3. Can you highlight any projects or initiatives your organisation has done in open culture or free software? How do you see your organisation contributing to the open movement? 

Besides offering learning spaces and consulting, advise and assessment, we have performed different migrations of computer’s operating system (from private networks of computers to open software network of computers), websites, productivity programs, etc. We have a long trajectory of accompaniment in the migration to free program to social entities too.

We also work on the advocacy level, as we promote the Floss culture by writting different articles in a web page dedicated to social entities and volunteers  (see http://xarxanet.org/etiquetes/general/sobirania-tecnologica)

Colectic also co-organize the TecnoFESC (a fair) an space where you can find the main entities, cooperatives and companies that work in the technological world from a point of view of solidarity economy.  Through TecnoFESC you can learn to promote open, free and neutral telecommunications, sustainable management and revaluation of computer equipment and public procurement responsible for electronic equipment to improve working conditions in producing countries. You will also find providers of technological services of the social and solidarity economy and drivers of technological procommunication, and will include the strategic use of telecommunications for the development of social justice. If you’re at Barcelona from 25 to 27 October 2019, you will be very welcome.

4. What challenges with integrating free software and open source in the training of low-skills adults came up in your research? 

Colectic’s focus group participants are people who are specially sensitized in relation to the use of open technologies and open resources, and they considered that they are part of a group of privileged people who, through individual and self-directed learning strategies, have accessed a set of relevant knowledge in this environment. They promote and use this type of resources intensively.

The participants are aware that, to this day, the Catalan telecentre network (formed by more than 400 centers, more than half of them based on the exclusive use of the free and open software) uses free software for training. However, they are skeptical about the adherence of their colleagues and, especially, of the people in charge (management staff of the centers and telecentre networks project management staff) of the training centers.

In their opinion, companies, citizens and administration are very reluctant to adopt this type of open software and open educational resources.

It is necessary to generate a good curriculum based on open technologies and resources and generate strategies to keep it updated on a permanent basis, to avoid that the curriculum becomes obsolete with the passage of time.

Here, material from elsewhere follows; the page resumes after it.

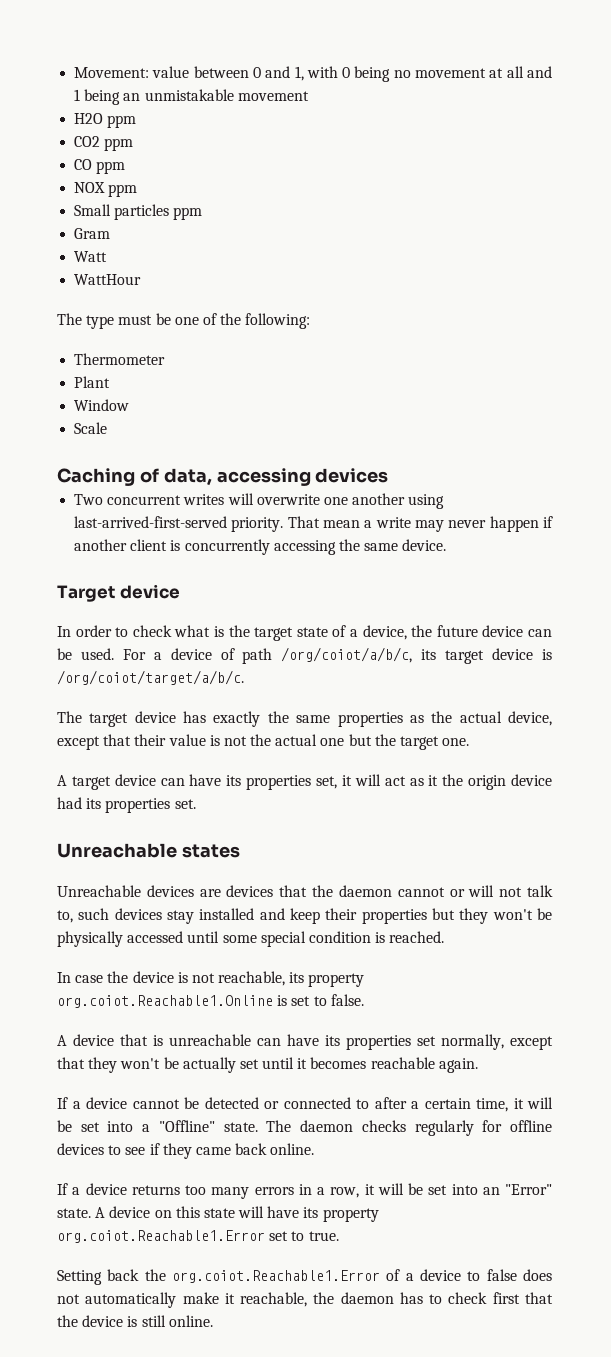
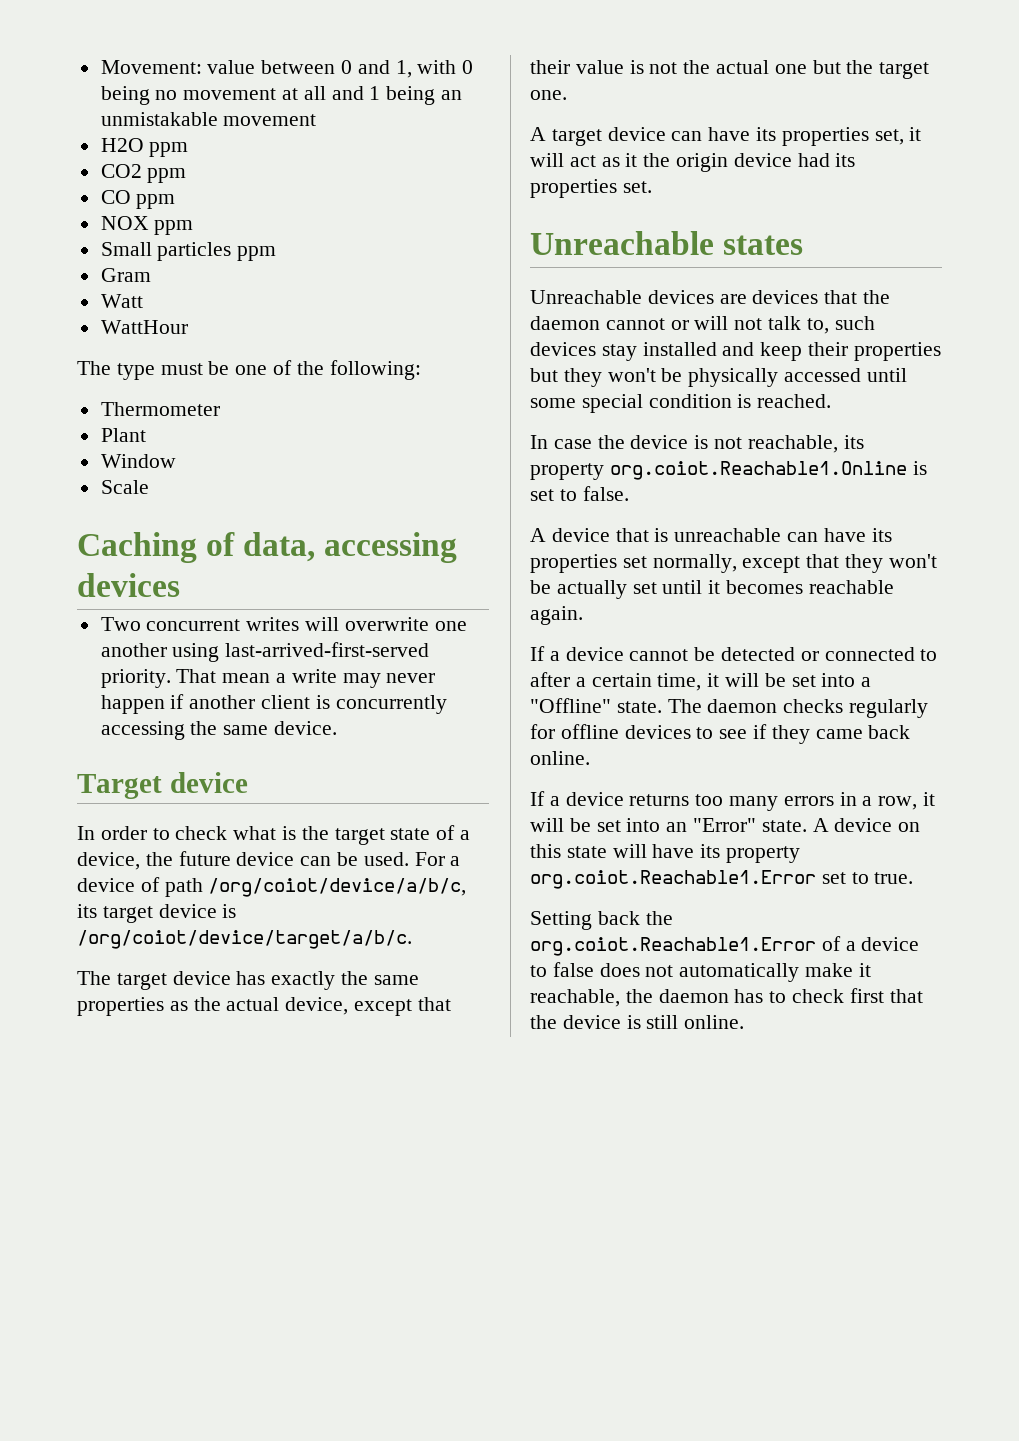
[281,647,413,663] /org/coiot/a/b/c, -> [208,878,467,897] /org/coiot/device/a/b/c,
[57,670,244,685] /org/coiot/target/a/b/c. -> [77,930,412,949] /org/coiot/device/target/a/b/c.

On the other hand, they consider it is necessary the curriculum to be complete (include resources for all areas of competences) and that it must be accompanied by a guide of recommendations for its adoption. Especially institutions and governments should find it easy to implement.

What do you hope to achieve with the Open-AE project? 

We hope we will find an easy path to help people, collectives and governments to use and promote FLOSS. Building an international community will help, for sure.